WHAT IS EXPECTED: Set all the entries down once more, with nothing altered.

DATA FOR ANALYSIS:
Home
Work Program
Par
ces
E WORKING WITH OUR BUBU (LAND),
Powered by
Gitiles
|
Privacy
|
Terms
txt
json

ANSWER TO THIS TASK:
Home
Work Program
Par
ces
E WORKING WITH OUR BUBU (LAND),
Powered by
Gitiles
|
Privacy
|
Terms
txt
json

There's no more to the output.